Hasan Ali, businessman, believes that the Eid is a religious day for getting together and cleansing your heart. 'On this day, the tradition is to visit your parents, relatives and friends and get together. Not only your relatives but your wife’s relatives, too. You celebrate the occasion with people, and on the second or third day also take the kids out to dinner, to picnics or whatever.'

On this day, Ali believes in cleaning his heart symbolically and starting a new life. 'Basically you have to forget all the bad things and ask for forgiveness and also forgive people.' Ali is also saddened by the changes. 'So many things have changed. It’s not like before. I’d say the Eid ethos have gone down almost 30 to 40 per cent. The old touch is gone.

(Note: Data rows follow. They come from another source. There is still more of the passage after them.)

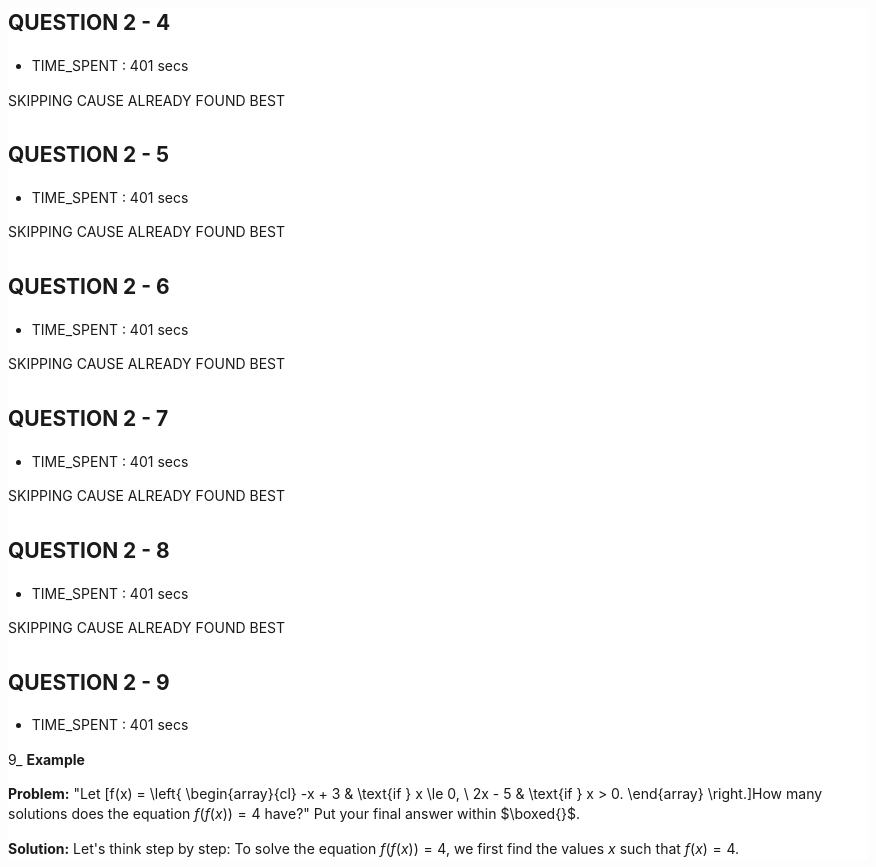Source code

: 

## QUESTION 2 - 4 
- TIME_SPENT : 401 secs

SKIPPING CAUSE ALREADY FOUND BEST



## QUESTION 2 - 5 
- TIME_SPENT : 401 secs

SKIPPING CAUSE ALREADY FOUND BEST



## QUESTION 2 - 6 
- TIME_SPENT : 401 secs

SKIPPING CAUSE ALREADY FOUND BEST



## QUESTION 2 - 7 
- TIME_SPENT : 401 secs

SKIPPING CAUSE ALREADY FOUND BEST



## QUESTION 2 - 8 
- TIME_SPENT : 401 secs

SKIPPING CAUSE ALREADY FOUND BEST



## QUESTION 2 - 9 
- TIME_SPENT : 401 secs

9_
**Example**

**Problem:** 
"Let \[f(x) = \left\{
\begin{array}{cl}
-x + 3 & \text{if } x \le 0, \\
2x - 5 & \text{if } x > 0.
\end{array}
\right.\]How many solutions does the equation $f(f(x)) = 4$ have?"
Put your final answer within $\boxed{}$.

**Solution:** 
Let's think step by step:
To solve the equation $f(f(x)) = 4,$ we first find the values $x$ such that $f(x) = 4.$
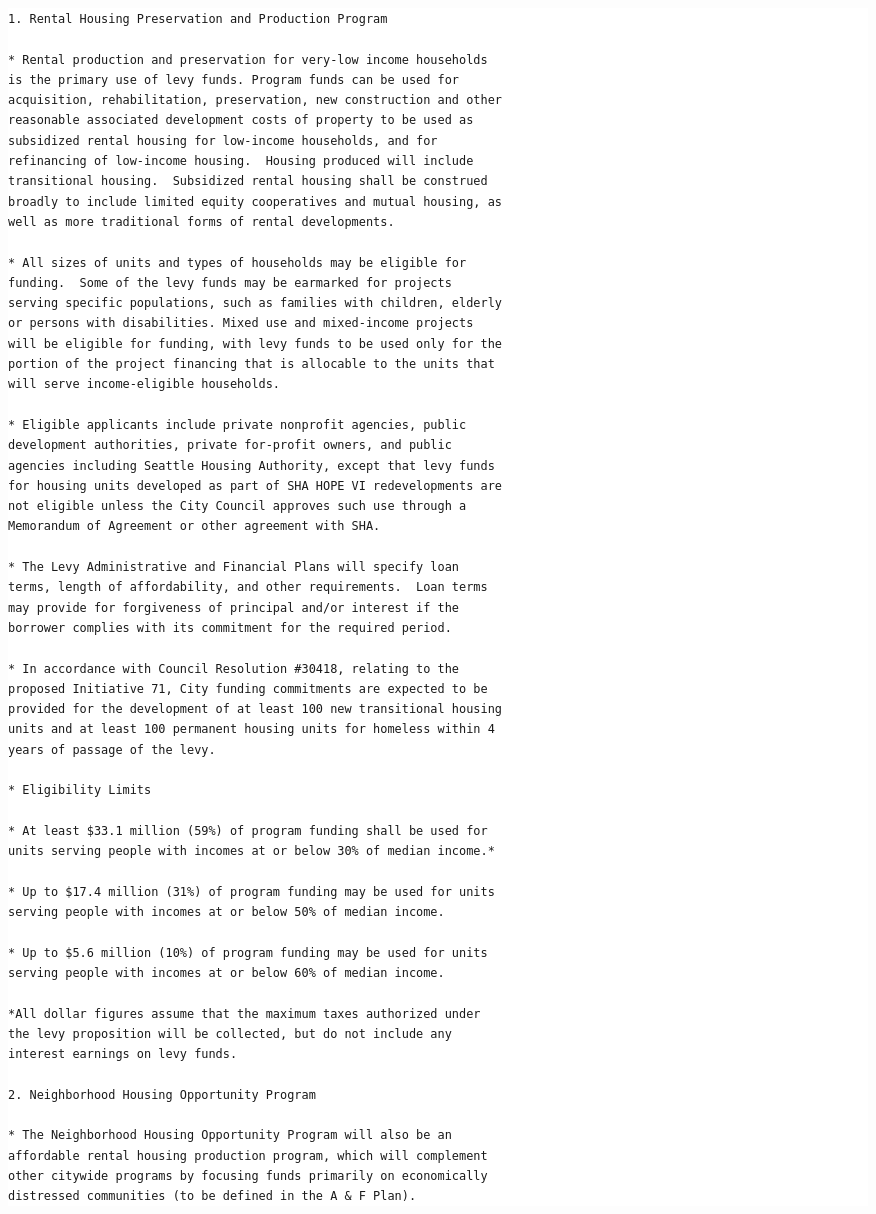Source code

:     1. Rental Housing Preservation and Production Program  
  
    * Rental production and preservation for very-low income households  
    is the primary use of levy funds. Program funds can be used for  
    acquisition, rehabilitation, preservation, new construction and other  
    reasonable associated development costs of property to be used as  
    subsidized rental housing for low-income households, and for  
    refinancing of low-income housing.  Housing produced will include  
    transitional housing.  Subsidized rental housing shall be construed  
    broadly to include limited equity cooperatives and mutual housing, as  
    well as more traditional forms of rental developments.  
  
    * All sizes of units and types of households may be eligible for  
    funding.  Some of the levy funds may be earmarked for projects  
    serving specific populations, such as families with children, elderly  
    or persons with disabilities. Mixed use and mixed-income projects  
    will be eligible for funding, with levy funds to be used only for the  
    portion of the project financing that is allocable to the units that  
    will serve income-eligible households.  
  
    * Eligible applicants include private nonprofit agencies, public  
    development authorities, private for-profit owners, and public  
    agencies including Seattle Housing Authority, except that levy funds  
    for housing units developed as part of SHA HOPE VI redevelopments are  
    not eligible unless the City Council approves such use through a  
    Memorandum of Agreement or other agreement with SHA.  
  
    * The Levy Administrative and Financial Plans will specify loan  
    terms, length of affordability, and other requirements.  Loan terms  
    may provide for forgiveness of principal and/or interest if the  
    borrower complies with its commitment for the required period.  
  
    * In accordance with Council Resolution #30418, relating to the  
    proposed Initiative 71, City funding commitments are expected to be  
    provided for the development of at least 100 new transitional housing  
    units and at least 100 permanent housing units for homeless within 4  
    years of passage of the levy.  
  
    * Eligibility Limits  
  
    * At least $33.1 million (59%) of program funding shall be used for  
    units serving people with incomes at or below 30% of median income.*  
  
    * Up to $17.4 million (31%) of program funding may be used for units  
    serving people with incomes at or below 50% of median income.  
  
    * Up to $5.6 million (10%) of program funding may be used for units  
    serving people with incomes at or below 60% of median income.  
  
    *All dollar figures assume that the maximum taxes authorized under  
    the levy proposition will be collected, but do not include any  
    interest earnings on levy funds.  
  
    2. Neighborhood Housing Opportunity Program  
  
    * The Neighborhood Housing Opportunity Program will also be an  
    affordable rental housing production program, which will complement  
    other citywide programs by focusing funds primarily on economically  
    distressed communities (to be defined in the A & F Plan).  
  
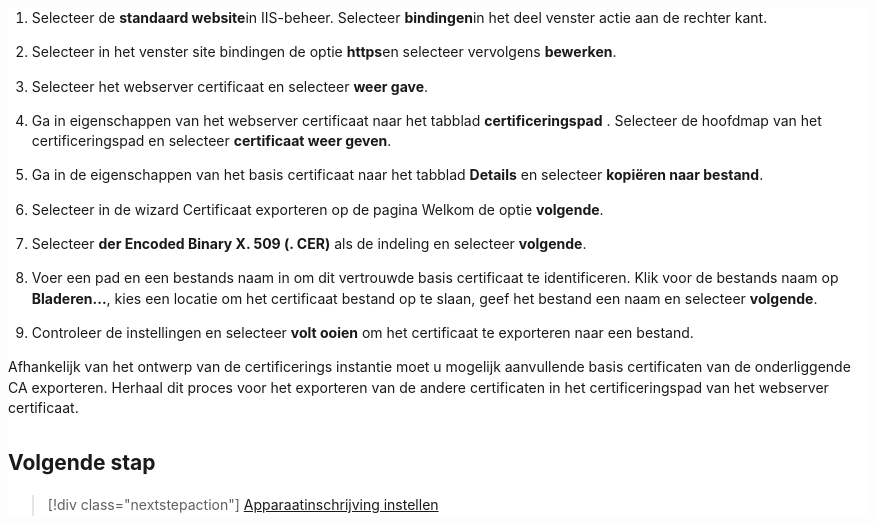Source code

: 1. Selecteer de **standaard website**in IIS-beheer. Selecteer **bindingen**in het deel venster actie aan de rechter kant.

1. Selecteer in het venster site bindingen de optie **https**en selecteer vervolgens **bewerken**.

1. Selecteer het webserver certificaat en selecteer **weer gave**.

1. Ga in eigenschappen van het webserver certificaat naar het tabblad **certificeringspad** . Selecteer de hoofdmap van het certificeringspad en selecteer **certificaat weer geven**.

1. Ga in de eigenschappen van het basis certificaat naar het tabblad **Details** en selecteer **kopiëren naar bestand**.

1. Selecteer in de wizard Certificaat exporteren op de pagina Welkom de optie **volgende**.

1. Selecteer **der Encoded Binary X. 509 (. CER)** als de indeling en selecteer **volgende**.

1. Voer een pad en een bestands naam in om dit vertrouwde basis certificaat te identificeren. Klik voor de bestands naam op **Bladeren...**, kies een locatie om het certificaat bestand op te slaan, geef het bestand een naam en selecteer **volgende**.

1. Controleer de instellingen en selecteer **volt ooien** om het certificaat te exporteren naar een bestand.

Afhankelijk van het ontwerp van de certificerings instantie moet u mogelijk aanvullende basis certificaten van de onderliggende CA exporteren. Herhaal dit proces voor het exporteren van de andere certificaten in het certificeringspad van het webserver certificaat.

## <a name="next-step"></a>Volgende stap

> [!div class="nextstepaction"]
> [Apparaatinschrijving instellen](set-up-device-enrollment-on-premises-mdm.md)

For businessman Abdullah Ahmed, a deeply religious man, the Eid symbolises sacrifice. 'This is a big day. This day actually means you have to be in Mecca. But everybody is not fortunate enough to be able to afford to go Mecca. The Haj has started and today is the day of Arafat – the pinnacle of the Haj Pilgrimage.'

He continues, 'So, in essence, you go to your mosque to clean the heart through prayer. Then you come directly home and greet everybody in the family, including the children, 'Kulu aam wa antum bekhair (May the whole year be good for you), which is the equivalent of saying Eid Mubarak. It’s a tradition to also take sweets or dates before the going to the mosque and distribute them afterwards.'

Abdul Rahman Ali, a retired employee looks upon the Eid as a time of joy and happiness, of visiting family, relatives and friends. 'We go for prayer, then go to meet family and friends, everybody is there. So it’s a good time to get together.' To Ali Eid is also a chance to help the poor people. 'You know, you give to poor people: food, clothes, money…according to your capability.'

It’s the same for Ahmed Mohammed, a bank officer. Family gathering, cleaning of heart, visiting old people. 'Eid is a period during which you refresh your relationships with people. So we celebrate by gathering together, ladies with ladies, men with men. And you just don’t meet and visit your own family. You also go and visit your in-laws, also your mother’s family, sharing lunch, sharing dinner etc.' Mohammed also thinks Eid is a time for charity, giving food or money to the poor people.